Abstract

Nicotinamide adenine dinucleotide (NAD+) is a coenzyme and plays a crucial role in several metabolic processes. This study explored the association of nicotinamide adenine dinucleotide (NAD+) levels with metabolic disease (MD) in adults. In this cross-sectional study, all data were collected from the Jidong community. MD was defined as the presence of one or more of the following disease components: hypertension, dyslipidemia, diabetes, hyperuricemia, obesity, and non-alcoholic fatty liver disease (NAFLD). The MD components were categorized into three groups: those with one component, those with two components, and those with three to six components.
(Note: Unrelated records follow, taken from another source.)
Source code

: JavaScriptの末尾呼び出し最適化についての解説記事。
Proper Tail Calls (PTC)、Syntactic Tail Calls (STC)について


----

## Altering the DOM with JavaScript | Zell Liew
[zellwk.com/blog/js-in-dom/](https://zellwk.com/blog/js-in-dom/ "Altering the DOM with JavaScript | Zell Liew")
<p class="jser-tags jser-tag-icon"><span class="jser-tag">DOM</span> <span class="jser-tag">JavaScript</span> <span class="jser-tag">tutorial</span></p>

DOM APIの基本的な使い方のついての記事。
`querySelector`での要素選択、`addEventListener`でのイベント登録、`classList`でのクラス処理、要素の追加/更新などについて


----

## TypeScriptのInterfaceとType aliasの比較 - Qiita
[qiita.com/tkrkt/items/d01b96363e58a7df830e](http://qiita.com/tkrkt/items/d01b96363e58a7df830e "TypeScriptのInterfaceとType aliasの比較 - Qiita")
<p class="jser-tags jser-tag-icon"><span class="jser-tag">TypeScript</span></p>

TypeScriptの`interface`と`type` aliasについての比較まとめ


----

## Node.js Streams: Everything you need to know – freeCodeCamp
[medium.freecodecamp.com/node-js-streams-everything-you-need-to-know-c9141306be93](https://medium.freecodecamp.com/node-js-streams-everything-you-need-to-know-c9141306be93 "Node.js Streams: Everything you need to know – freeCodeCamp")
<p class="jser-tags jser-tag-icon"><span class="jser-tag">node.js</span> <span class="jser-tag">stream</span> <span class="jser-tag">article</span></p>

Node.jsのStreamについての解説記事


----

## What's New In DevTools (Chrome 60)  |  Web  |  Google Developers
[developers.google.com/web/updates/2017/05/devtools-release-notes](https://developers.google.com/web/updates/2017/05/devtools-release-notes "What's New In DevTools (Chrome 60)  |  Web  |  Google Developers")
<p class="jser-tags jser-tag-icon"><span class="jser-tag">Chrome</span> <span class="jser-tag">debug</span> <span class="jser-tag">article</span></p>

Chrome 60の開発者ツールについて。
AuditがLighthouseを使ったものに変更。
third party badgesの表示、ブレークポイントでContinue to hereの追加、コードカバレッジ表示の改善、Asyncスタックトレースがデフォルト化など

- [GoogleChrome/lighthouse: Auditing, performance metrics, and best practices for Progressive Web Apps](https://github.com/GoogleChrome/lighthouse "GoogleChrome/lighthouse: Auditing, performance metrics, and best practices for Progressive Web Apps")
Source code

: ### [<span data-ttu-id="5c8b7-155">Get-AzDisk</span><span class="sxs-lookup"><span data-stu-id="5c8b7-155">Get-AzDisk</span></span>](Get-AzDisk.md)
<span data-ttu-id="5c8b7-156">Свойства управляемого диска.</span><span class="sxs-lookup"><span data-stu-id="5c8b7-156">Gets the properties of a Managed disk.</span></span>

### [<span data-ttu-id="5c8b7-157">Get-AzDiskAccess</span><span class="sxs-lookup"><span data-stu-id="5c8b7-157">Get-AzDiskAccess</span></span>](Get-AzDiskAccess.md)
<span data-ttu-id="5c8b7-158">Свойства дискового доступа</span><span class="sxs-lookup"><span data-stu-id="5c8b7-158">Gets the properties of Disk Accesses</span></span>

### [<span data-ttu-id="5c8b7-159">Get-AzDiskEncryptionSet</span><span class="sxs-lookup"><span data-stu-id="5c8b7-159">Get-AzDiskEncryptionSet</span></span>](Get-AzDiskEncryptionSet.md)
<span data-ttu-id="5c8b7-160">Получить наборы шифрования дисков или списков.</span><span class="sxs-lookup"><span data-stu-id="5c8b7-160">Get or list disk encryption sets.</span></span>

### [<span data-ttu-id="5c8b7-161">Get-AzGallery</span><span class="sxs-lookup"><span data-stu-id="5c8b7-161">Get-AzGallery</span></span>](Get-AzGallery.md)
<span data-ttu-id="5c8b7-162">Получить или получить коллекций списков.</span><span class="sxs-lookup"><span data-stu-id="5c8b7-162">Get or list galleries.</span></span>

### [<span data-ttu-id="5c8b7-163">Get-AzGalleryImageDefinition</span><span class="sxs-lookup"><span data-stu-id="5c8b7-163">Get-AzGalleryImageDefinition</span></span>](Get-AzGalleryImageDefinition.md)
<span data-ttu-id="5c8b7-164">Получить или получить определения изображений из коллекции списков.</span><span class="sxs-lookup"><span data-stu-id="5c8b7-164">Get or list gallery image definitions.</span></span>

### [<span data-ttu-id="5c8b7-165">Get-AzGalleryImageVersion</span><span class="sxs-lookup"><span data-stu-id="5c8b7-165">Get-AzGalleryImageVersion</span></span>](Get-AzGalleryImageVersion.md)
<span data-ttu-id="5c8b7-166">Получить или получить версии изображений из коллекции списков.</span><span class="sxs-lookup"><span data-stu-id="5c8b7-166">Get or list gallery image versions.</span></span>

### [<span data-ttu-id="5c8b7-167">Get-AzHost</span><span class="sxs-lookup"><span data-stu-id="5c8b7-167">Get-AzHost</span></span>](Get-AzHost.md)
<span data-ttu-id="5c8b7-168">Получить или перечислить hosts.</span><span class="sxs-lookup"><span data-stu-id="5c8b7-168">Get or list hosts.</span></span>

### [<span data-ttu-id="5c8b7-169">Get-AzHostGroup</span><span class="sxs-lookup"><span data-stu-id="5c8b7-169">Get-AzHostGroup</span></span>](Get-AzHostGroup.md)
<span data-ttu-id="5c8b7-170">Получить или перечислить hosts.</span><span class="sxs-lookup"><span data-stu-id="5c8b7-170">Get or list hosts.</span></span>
The whole blood NAD+ level was measured using a cycling assay and LC-MS/MS analysis. The participants were divided into four groups based on their NAD+ level quartiles. Multivariable logistic regression was used to evaluate the association of the whole blood NAD+ levels with MD. Of the 1,394 eligible participants, the average age was 43.2 years, and 74.3% had MD. In the top quartile of NAD+, the prevalence of MD and each of its components (hypertension, hyperlipidemia, diabetes, hyperuricemia, obesity, and NAFLD) were 87.9% 35.2%, 62.3%, 8.7%, 36.9%, 21.0%, and 60.5%, respectively. As compared with the lowest NAD+ quartile (≤29.4 μmol/L), the adjusted odds ratios and 95% confidence interval of the highest quartile were 3.01 (1.87-4.87) for MD, 2.48 (1.44-4.29) for 1 MD component, 2.74 (1.45-5.17) for 2 MD components, and 4.30 (2.32-7.98) for 3-6 MD components. The risk of MD began to increase at NAD+ levels of 31.0 μmol/L, as revealed by the gradient associations of NAD+ levels with MD. There was no significant interaction between age, sex, drinking, smoking, and NAD+ for MD (p for interaction ≥0.10). Increased NAD+ was significantly associated with MD, as well as its individual components. Our findings provide new evidence for the relationship between blood NAD+ levels and MD.